In today’s scenario the role of a parent has become more challenging as a result of micro and macroeconomic threats such as increased inflationary pressure, the depreciation of the Indian rupee, and the possibility of a global recession.
Here are a few ideas that help in protecting your children’s financial future:
- Do not postpone investments: Planning ahead of time allows you to invest for your child while also diversifying your portfolio and allocating more assets to equity for higher returns. The most typical mistake made by parents is to believe that they have enough time to achieve their financial goals and to postpone investing in their child’s future.

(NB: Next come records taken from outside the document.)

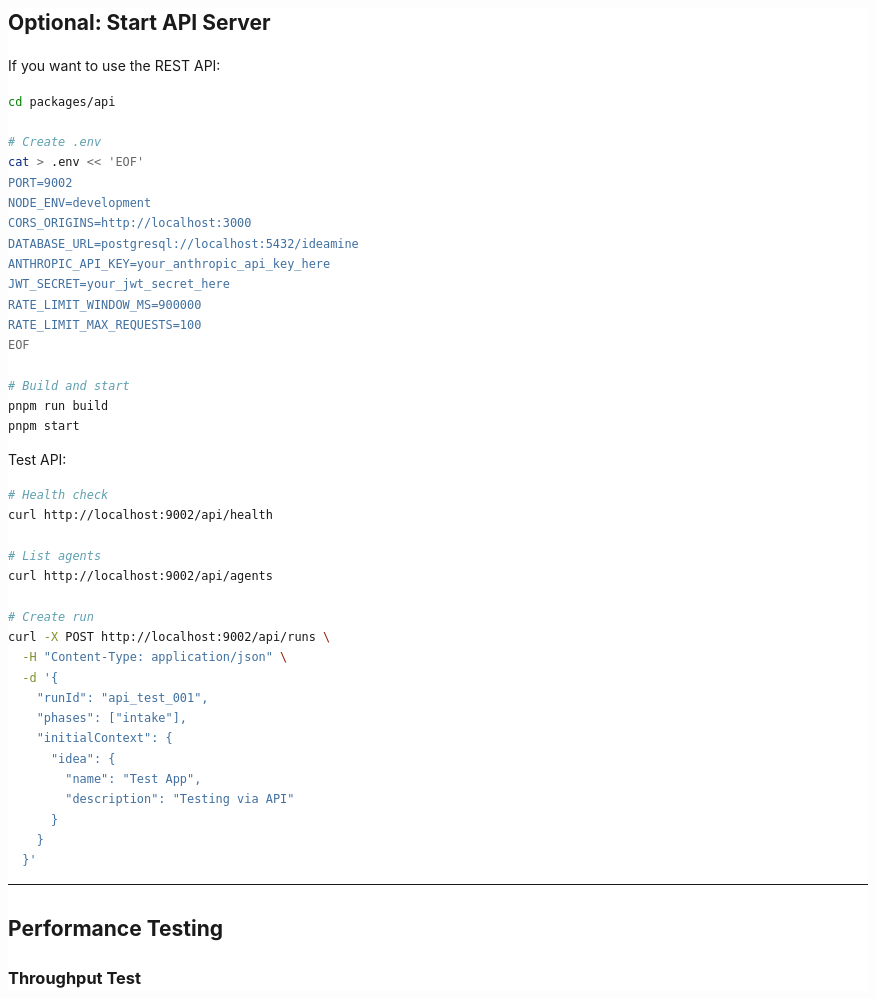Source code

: ## Optional: Start API Server

If you want to use the REST API:

```bash
cd packages/api

# Create .env
cat > .env << 'EOF'
PORT=9002
NODE_ENV=development
CORS_ORIGINS=http://localhost:3000
DATABASE_URL=postgresql://localhost:5432/ideamine
ANTHROPIC_API_KEY=your_anthropic_api_key_here
JWT_SECRET=your_jwt_secret_here
RATE_LIMIT_WINDOW_MS=900000
RATE_LIMIT_MAX_REQUESTS=100
EOF

# Build and start
pnpm run build
pnpm start
```

Test API:

```bash
# Health check
curl http://localhost:9002/api/health

# List agents
curl http://localhost:9002/api/agents

# Create run
curl -X POST http://localhost:9002/api/runs \
  -H "Content-Type: application/json" \
  -d '{
    "runId": "api_test_001",
    "phases": ["intake"],
    "initialContext": {
      "idea": {
        "name": "Test App",
        "description": "Testing via API"
      }
    }
  }'
```

---

## Performance Testing

### Throughput Test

- Determine short-term and long-term goals: Because not all financial goals have the same maturity, it is vital to invest differently to save for schooling funds and a fund for higher education. Goal-based investing is driven by specific needs, time horizons, and risk-to-reward ratios. As a result, setting short and long-term goals for your child’s financial future is critical.
- Efficient asset allocation: Your capacity to invest based on your goals, preferences, and risk tolerance is dependent on efficient asset allocation. By allocating your assets depending on your goals, you may ensure that you will have the right investment returns at maturity. Depending on your objectives, you have a range of options, including mutual funds, fixed-income instruments, and more.
- Insurance: Don’t forget to add your children in the health insurance floater for your family. Having enough health insurance is just as important as saving enough money for your child’s future. Children are prone to a variety of ailments, and at such a young age, they are more likely to contract them while playing or as a result of infections, and the treatments can be costly, therefore insurance is a necessary.
- Teach financial literacy early on: As a parent, you must instil financial literacy in your child if you want them to be financially independent adults. Your responsibility to teach your children financial literacy will teach them how to value and manage their money.